Digital Kinship: Social Media Use and the Restructuring of Extended Family Ties in Urban India
Keywords:
digital kinship, social media, extended family, urban India, intergenerational communicationAbstract
The proliferation of social media platforms has altered the structural and affective dimensions of family life across urban India. This study examines how social media use influences the maintenance and restructuring of extended family ties among urban households in Madhya Pradesh, with particular attention to intergenerational communication, ritual participation, and perceived closeness. Employing a cross-sectional survey design, data were collected from 400 respondents drawn from joint and nuclear urban households using a structured questionnaire.
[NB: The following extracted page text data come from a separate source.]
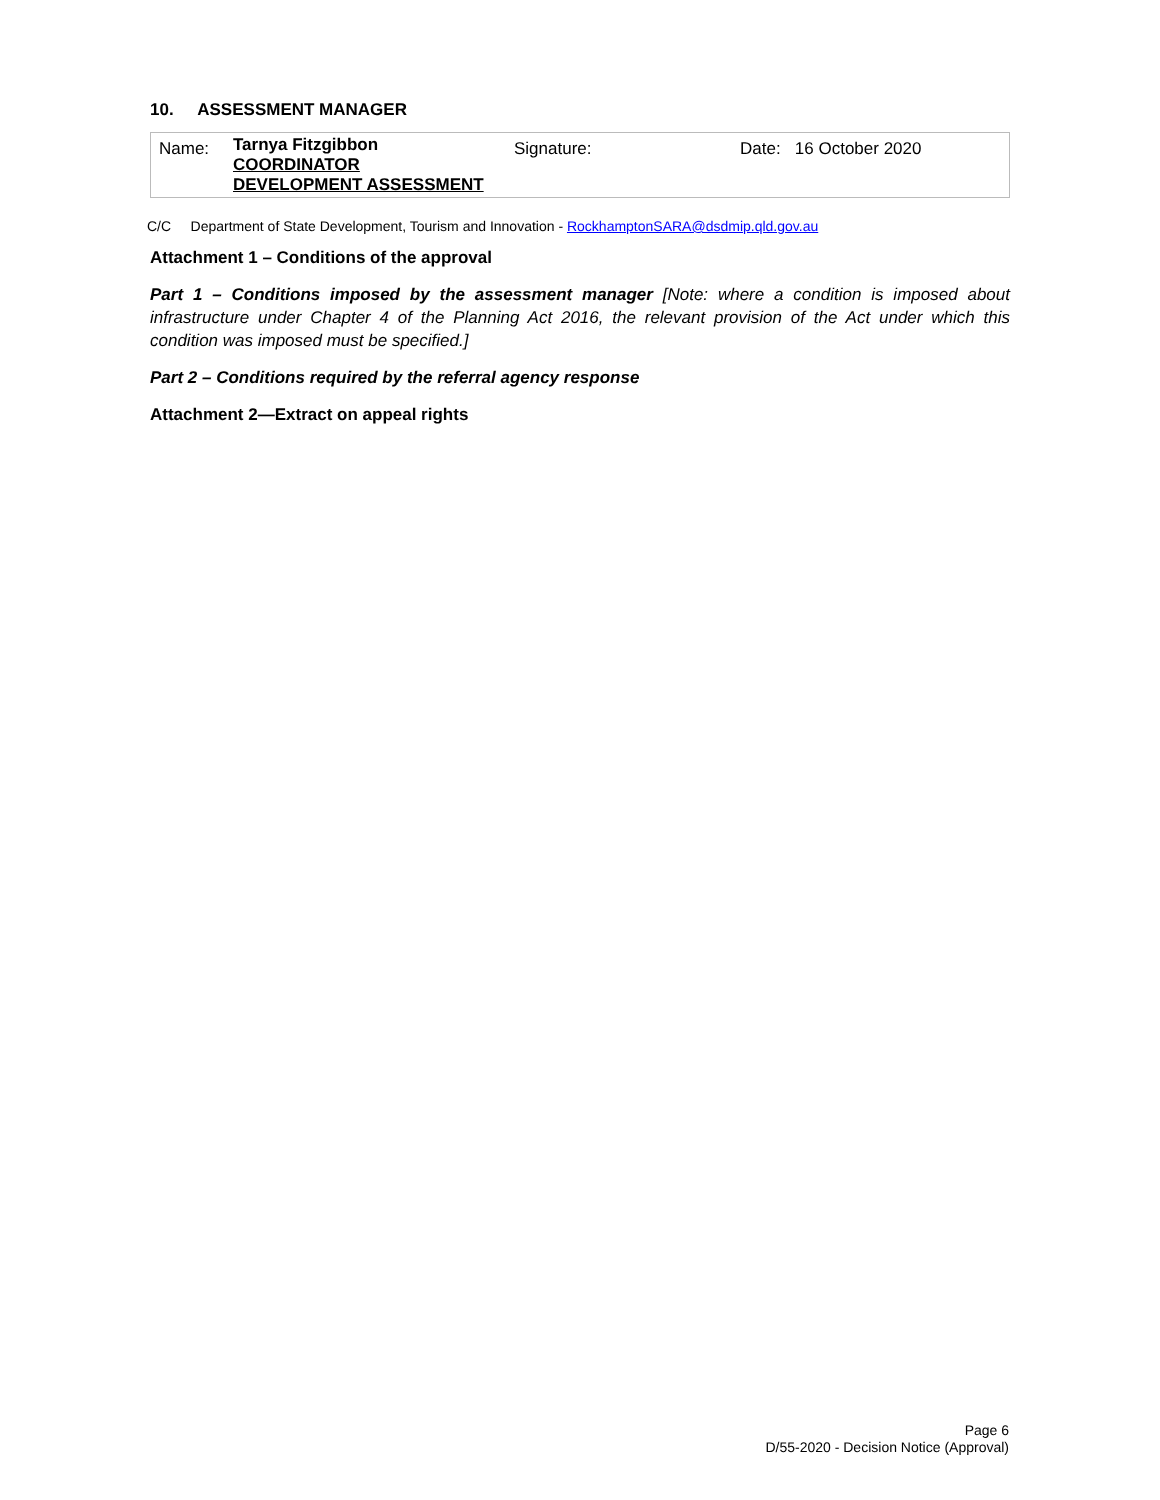10. ASSESSMENT MANAGER
| Name: | Tarnya Fitzgibbon COORDINATOR DEVELOPMENT ASSESSMENT | Signature: | Date: 16 October 2020 |
C/C Department of State Development, Tourism and Innovation - RockhamptonSARA@dsdmip.qld.gov.au
Attachment 1 – Conditions of the approval
Part 1 – Conditions imposed by the assessment manager [Note: where a condition is imposed about infrastructure under Chapter 4 of the Planning Act 2016, the relevant provision of the Act under which this condition was imposed must be specified.]
Part 2 – Conditions required by the referral agency response
Attachment 2—Extract on appeal rights
Page 6
D/55-2020 - Decision Notice (Approval)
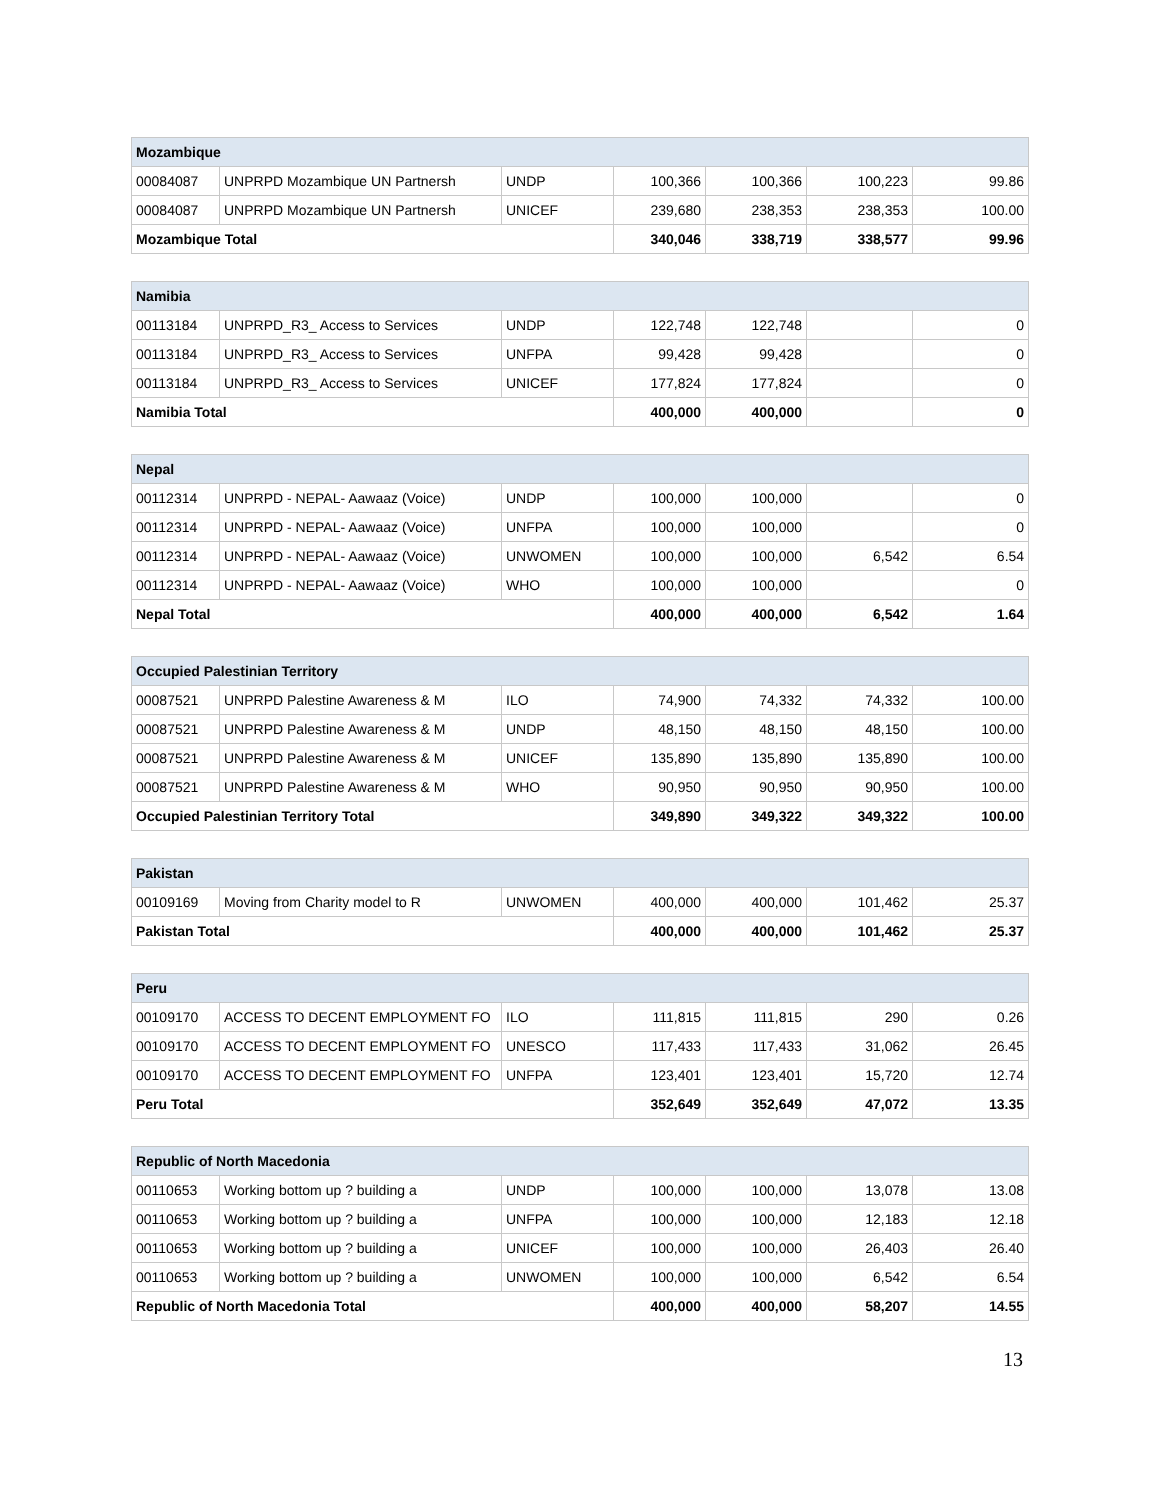| Mozambique | | | | | | |
| --- | --- | --- | --- | --- | --- | --- |
| 00084087 | UNPRPD Mozambique UN Partnersh | UNDP | 100,366 | 100,366 | 100,223 | 99.86 |
| 00084087 | UNPRPD Mozambique UN Partnersh | UNICEF | 239,680 | 238,353 | 238,353 | 100.00 |
| Mozambique Total | | | 340,046 | 338,719 | 338,577 | 99.96 |
| Namibia | | | | | | |
| --- | --- | --- | --- | --- | --- | --- |
| 00113184 | UNPRPD_R3_ Access to Services | UNDP | 122,748 | 122,748 | | 0 |
| 00113184 | UNPRPD_R3_ Access to Services | UNFPA | 99,428 | 99,428 | | 0 |
| 00113184 | UNPRPD_R3_ Access to Services | UNICEF | 177,824 | 177,824 | | 0 |
| Namibia Total | | | 400,000 | 400,000 | | 0 |
| Nepal | | | | | | |
| --- | --- | --- | --- | --- | --- | --- |
| 00112314 | UNPRPD - NEPAL- Aawaaz (Voice) | UNDP | 100,000 | 100,000 | | 0 |
| 00112314 | UNPRPD - NEPAL- Aawaaz (Voice) | UNFPA | 100,000 | 100,000 | | 0 |
| 00112314 | UNPRPD - NEPAL- Aawaaz (Voice) | UNWOMEN | 100,000 | 100,000 | 6,542 | 6.54 |
| 00112314 | UNPRPD - NEPAL- Aawaaz (Voice) | WHO | 100,000 | 100,000 | | 0 |
| Nepal Total | | | 400,000 | 400,000 | 6,542 | 1.64 |
| Occupied Palestinian Territory | | | | | | |
| --- | --- | --- | --- | --- | --- | --- |
| 00087521 | UNPRPD Palestine Awareness & M | ILO | 74,900 | 74,332 | 74,332 | 100.00 |
| 00087521 | UNPRPD Palestine Awareness & M | UNDP | 48,150 | 48,150 | 48,150 | 100.00 |
| 00087521 | UNPRPD Palestine Awareness & M | UNICEF | 135,890 | 135,890 | 135,890 | 100.00 |
| 00087521 | UNPRPD Palestine Awareness & M | WHO | 90,950 | 90,950 | 90,950 | 100.00 |
| Occupied Palestinian Territory Total | | | 349,890 | 349,322 | 349,322 | 100.00 |
| Pakistan | | | | | | |
| --- | --- | --- | --- | --- | --- | --- |
| 00109169 | Moving from Charity model to R | UNWOMEN | 400,000 | 400,000 | 101,462 | 25.37 |
| Pakistan Total | | | 400,000 | 400,000 | 101,462 | 25.37 |
| Peru | | | | | | |
| --- | --- | --- | --- | --- | --- | --- |
| 00109170 | ACCESS TO DECENT EMPLOYMENT FO | ILO | 111,815 | 111,815 | 290 | 0.26 |
| 00109170 | ACCESS TO DECENT EMPLOYMENT FO | UNESCO | 117,433 | 117,433 | 31,062 | 26.45 |
| 00109170 | ACCESS TO DECENT EMPLOYMENT FO | UNFPA | 123,401 | 123,401 | 15,720 | 12.74 |
| Peru Total | | | 352,649 | 352,649 | 47,072 | 13.35 |
| Republic of North Macedonia | | | | | | |
| --- | --- | --- | --- | --- | --- | --- |
| 00110653 | Working bottom up ? building a | UNDP | 100,000 | 100,000 | 13,078 | 13.08 |
| 00110653 | Working bottom up ? building a | UNFPA | 100,000 | 100,000 | 12,183 | 12.18 |
| 00110653 | Working bottom up ? building a | UNICEF | 100,000 | 100,000 | 26,403 | 26.40 |
| 00110653 | Working bottom up ? building a | UNWOMEN | 100,000 | 100,000 | 6,542 | 6.54 |
| Republic of North Macedonia Total | | | 400,000 | 400,000 | 58,207 | 14.55 |
13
Findings indicate that while daily-use platforms such as WhatsApp and Facebook have increased the frequency of contact with extended kin, they have simultaneously altered the quality and depth of familial interaction, producing what this paper terms 'digital kinship' — a mode of family bonding mediated by asynchronous, low-intensity digital exchange rather than sustained face-to-face engagement. Regression analysis reveals that age, household structure, and platform type significantly predict perceived family closeness. The paper argues that digital kinship represents neither a wholesale erosion nor a simple continuation of traditional extended family solidarity, but a hybrid arrangement requiring new sociological frameworks. Implications for family policy and digital literacy interventions are discussed.